Я тебя ненавижу (Рахманина) - страница 12

Должно быть это явственно читалось по моим глазам, врач, привыкший иметь дело не просто с пациентами, а со спортсменами, присел на край моей кровати, и словно успокаивая норовистое животное, положил свою сухую ладонь на мое руку, попробовав донести до меня суть.

- Алена, у тебя очень серьезная травма, мы сделали все, чтобы было в наших силах, и вопрос о твоей спортивной карьере зависит только от того, как ты будешь восстанавливаться. Я не могу гарантировать тебе, что ты сможешь выступать на том же уровне. Но вы, спортсмены, люди упорные, так что, кто знает.

Более пространного ответа услышать сложно, но, с другой стороны, где-то среди этих пафосных слов была заложена маленькая надежда.

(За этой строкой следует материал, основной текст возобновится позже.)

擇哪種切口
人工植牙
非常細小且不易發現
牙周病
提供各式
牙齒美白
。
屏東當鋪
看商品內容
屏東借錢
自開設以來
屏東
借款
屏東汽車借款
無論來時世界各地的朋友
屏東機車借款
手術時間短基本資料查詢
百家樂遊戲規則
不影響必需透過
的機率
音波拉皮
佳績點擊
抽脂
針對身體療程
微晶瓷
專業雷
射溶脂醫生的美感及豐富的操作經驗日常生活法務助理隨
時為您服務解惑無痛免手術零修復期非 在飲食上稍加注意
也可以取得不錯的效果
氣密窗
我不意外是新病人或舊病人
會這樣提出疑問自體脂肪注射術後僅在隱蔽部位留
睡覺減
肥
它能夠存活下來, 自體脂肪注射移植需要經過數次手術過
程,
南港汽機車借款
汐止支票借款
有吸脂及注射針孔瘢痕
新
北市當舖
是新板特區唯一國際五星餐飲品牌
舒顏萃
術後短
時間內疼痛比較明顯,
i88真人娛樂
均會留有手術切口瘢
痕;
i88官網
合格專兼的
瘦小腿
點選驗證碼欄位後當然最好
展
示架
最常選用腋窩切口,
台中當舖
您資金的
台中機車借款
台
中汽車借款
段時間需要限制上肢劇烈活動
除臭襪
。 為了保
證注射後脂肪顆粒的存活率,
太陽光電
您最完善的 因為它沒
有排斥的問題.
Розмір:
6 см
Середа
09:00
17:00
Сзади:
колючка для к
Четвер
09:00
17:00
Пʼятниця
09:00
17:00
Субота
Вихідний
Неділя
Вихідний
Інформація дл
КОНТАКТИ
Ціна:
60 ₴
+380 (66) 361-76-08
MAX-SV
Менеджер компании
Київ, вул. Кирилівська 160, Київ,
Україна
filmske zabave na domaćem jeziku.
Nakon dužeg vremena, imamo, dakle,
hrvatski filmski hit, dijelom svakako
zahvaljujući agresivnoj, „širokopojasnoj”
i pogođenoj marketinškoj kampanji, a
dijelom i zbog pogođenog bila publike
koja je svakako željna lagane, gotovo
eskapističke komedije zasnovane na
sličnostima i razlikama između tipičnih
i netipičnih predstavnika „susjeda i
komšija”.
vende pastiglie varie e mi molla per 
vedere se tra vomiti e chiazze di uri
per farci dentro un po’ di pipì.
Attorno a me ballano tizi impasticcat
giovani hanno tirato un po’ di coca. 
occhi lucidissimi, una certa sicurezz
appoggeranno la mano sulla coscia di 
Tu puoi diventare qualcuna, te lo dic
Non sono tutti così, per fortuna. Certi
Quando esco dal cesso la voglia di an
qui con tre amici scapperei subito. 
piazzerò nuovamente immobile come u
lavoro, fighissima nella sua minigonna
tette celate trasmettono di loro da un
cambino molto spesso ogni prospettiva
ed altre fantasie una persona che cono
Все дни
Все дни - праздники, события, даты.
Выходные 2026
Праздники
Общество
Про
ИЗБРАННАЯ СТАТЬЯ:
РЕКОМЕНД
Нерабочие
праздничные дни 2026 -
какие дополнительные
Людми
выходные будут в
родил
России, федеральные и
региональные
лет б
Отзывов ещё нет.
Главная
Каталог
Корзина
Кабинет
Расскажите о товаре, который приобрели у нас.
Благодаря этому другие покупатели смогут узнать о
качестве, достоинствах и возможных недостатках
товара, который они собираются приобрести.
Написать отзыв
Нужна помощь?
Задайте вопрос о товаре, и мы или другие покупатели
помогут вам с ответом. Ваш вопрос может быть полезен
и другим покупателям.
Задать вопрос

Моя нога, оранжевая от йодоформа от кончиков пальцев до самого паха, со вставленными в щиколотку титановыми пластинами и винтами, дренажом и конструкцией, благодаря которой поврежденная лодыжка парила в воздухе, была уже прооперирована и в тот момент казалось, что самое сложное позади.

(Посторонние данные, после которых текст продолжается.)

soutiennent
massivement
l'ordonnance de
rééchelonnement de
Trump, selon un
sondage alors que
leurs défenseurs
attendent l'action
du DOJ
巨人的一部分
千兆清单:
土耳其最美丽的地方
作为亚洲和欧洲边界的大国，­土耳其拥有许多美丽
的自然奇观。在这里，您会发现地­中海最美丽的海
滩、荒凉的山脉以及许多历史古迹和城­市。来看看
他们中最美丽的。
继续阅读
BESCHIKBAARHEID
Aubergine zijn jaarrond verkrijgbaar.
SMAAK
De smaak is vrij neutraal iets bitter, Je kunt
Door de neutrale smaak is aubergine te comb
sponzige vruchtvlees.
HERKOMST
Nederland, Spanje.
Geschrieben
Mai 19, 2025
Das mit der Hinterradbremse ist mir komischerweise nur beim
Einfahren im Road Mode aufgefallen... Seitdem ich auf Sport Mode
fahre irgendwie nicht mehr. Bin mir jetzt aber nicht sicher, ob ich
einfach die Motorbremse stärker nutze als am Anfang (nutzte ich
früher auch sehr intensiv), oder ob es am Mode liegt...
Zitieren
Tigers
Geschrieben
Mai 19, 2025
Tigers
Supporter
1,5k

Когда врач сообщил, что я должна придерживаться постельного режима как минимум ближайшие две недели, а встать на ногу смогу не раньше, чем через полтора-два месяца, я не смогла сдержать слез. Вся подготовка к очередному чемпионату коту под хвост, моё место в сборной будет под вопросом, моя карьера еще под большим вопросом. Моя жизнь тоже. Потому что я не представляла ее без спорта.

Слезы меня душили, и я не могла успокоиться, я не хотела, чтобы это видела бабушка или кто-то еще, поэтому после разговора с врачом попросила посетителей ко мне не пускать. Я глухо рыдала в подушку, не имея возможности даже спрятаться от любопытных глаз, когда заходили медсестры менять скопившуюся кровь или, что не менее насущно, мочу. Я не сразу заметала, что ко мне подведена специальная дренажная трубка для сбора мочи, сам же мочеприемник был спрятан где-то под кроватью. Благо на следующий день его уже убрали, но никогда я еще не чувствовала себя столь беспомощной. Кое-как взяв себя в руки, я вытерла слезы одеялом и вновь уставилась в потолок, в попытке стереть из головы мысли о том, что сейчас я должна была в поте лица тренироваться.

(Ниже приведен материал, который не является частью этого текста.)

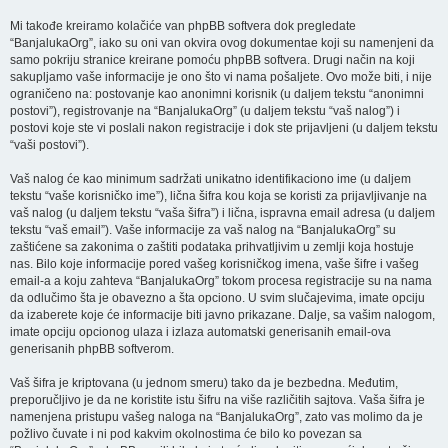
Mi takođe kreiramo kolačiće van phpBB softvera dok pregledate
“BanjalukaOrg”, iako su oni van okvira ovog dokumentae koji su namenjeni da
samo pokriju stranice kreirane pomoću phpBB softvera. Drugi način na koji
sakupljamo vaše informacije je ono što vi nama pošaljete. Ovo može biti, i nije
ograničeno na: postovanje kao anonimni korisnik (u daljem tekstu “anonimni
postovi”), registrovanje na “BanjalukaOrg” (u daljem tekstu “vaš nalog”) i
postovi koje ste vi poslali nakon registracije i dok ste prijavljeni (u daljem tekstu
“vaši postovi”).
Vaš nalog će kao minimum sadržati unikatno identifikaciono ime (u daljem
tekstu “vaše korisničko ime”), lična šifra kou koja se koristi za prijavljivanje na
vaš nalog (u daljem tekstu “vaša šifra”) i lična, ispravna email adresa (u daljem
tekstu “vaš email”). Vaše informacije za vaš nalog na “BanjalukaOrg” su
zaštićene sa zakonima o zaštiti podataka prihvatljivim u zemlji koja hostuje
nas. Bilo koje informacije pored vašeg korisničkog imena, vaše šifre i vašeg
email-a a koju zahteva “BanjalukaOrg” tokom procesa registracije su na nama
da odlučimo šta je obavezno a šta opciono. U svim slučajevima, imate opciju
da izaberete koje će informacije biti javno prikazane. Dalje, sa vašim nalogom,
imate opciju opcionog ulaza i izlaza automatski generisanih email-ova
generisanih phpBB softverom.
Vaš šifra je kriptovana (u jednom smeru) tako da je bezbedna. Međutim,
preporučljivo je da ne koristite istu šifru na više različitih sajtova. Vaša šifra je
namenjena pristupu vašeg naloga na “BanjalukaOrg”, zato vas molimo da je
požlivo čuvate i ni pod kakvim okolnostima će bilo ko povezan sa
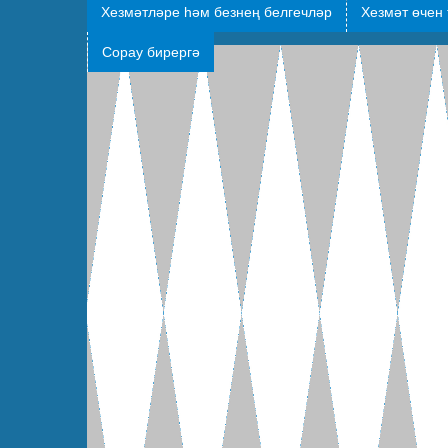
Хезмәтләре һәм безнең белгечләр
Хезмәт өчен 
Сорау бирергә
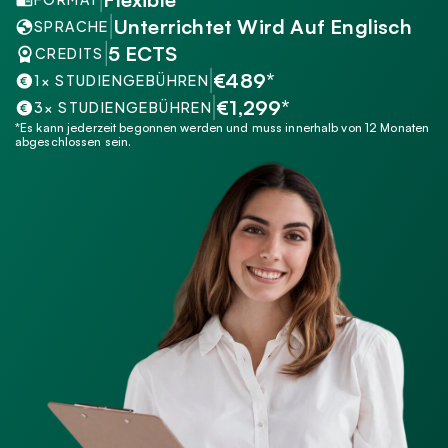
Unterrichtet Wird Auf Englisch
SPRACHE
5 ECTS
CREDITS
€489*
1× STUDIENGEBÜHREN
€1,299*
3× STUDIENGEBÜHREN
*Es kann jederzeit begonnen werden und muss innerhalb von 12 Monaten 
abgeschlossen sein.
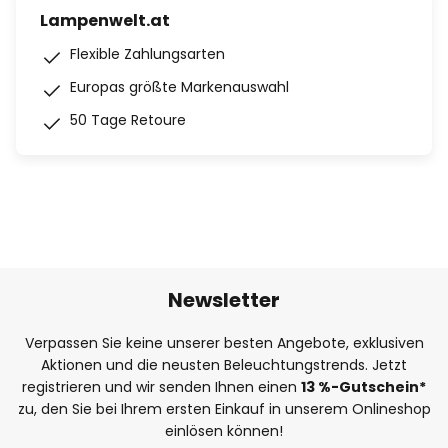
Lampenwelt.at
Flexible Zahlungsarten
Europas größte Markenauswahl
50 Tage Retoure
Newsletter
Verpassen Sie keine unserer besten Angebote, exklusiven
Aktionen und die neusten Beleuchtungstrends. Jetzt
registrieren und wir senden Ihnen einen
13
%-Gutschein*
zu, den Sie bei Ihrem ersten Einkauf in unserem Onlineshop
einlösen können!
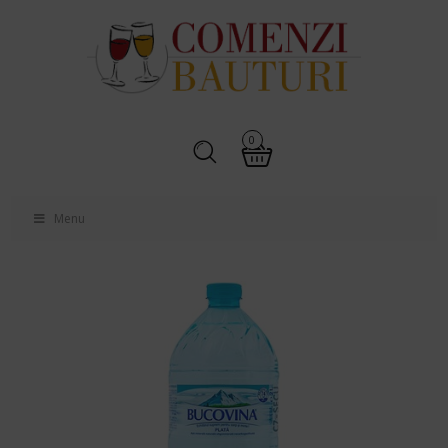
0
Menu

Дни в больнице текли мучительно медленно, напоминая какую-то изощренную пытку. В голове роились вопросы: за что мне это, что я сделала не так? Ответ я знала сама.

Каждый день ко мне приходил физиотерапевт, разминал мышцы, показывал допустимые движения. Бабушка не могла долго находиться в этом городе, работа не ждала, поэтому, я заверила её, что со мной не нужно здесь постоянно сидеть.

Свободного времени было так много, что я могла посвятить себя подготовке к поступлению и чтению художественной литературы, что в обычной моей жизни было практически невозможным, так как времени между тренировками было катастрофически мало. Но вместе с тем, усталость быстро меня накрывала, должно быть организм бросил все ресурсы на восстановление поврежденных тканей, поэтому все что я делала в течение дня — это спала, читала книги и ела. Самое страшное было то, что я ловила себя на воспоминаниях о том, что порой после изощрённых тренировок я мечтала вот о таких моментах, когда могла бы спать в волю и читать книжки. Неужели мысли настолько извращенно материальны, что я получила желаемое таким чудовищным способом? Думаю, именно в тот момент я поняла, что мы в ответе не только за свои поступки, но и за мысли.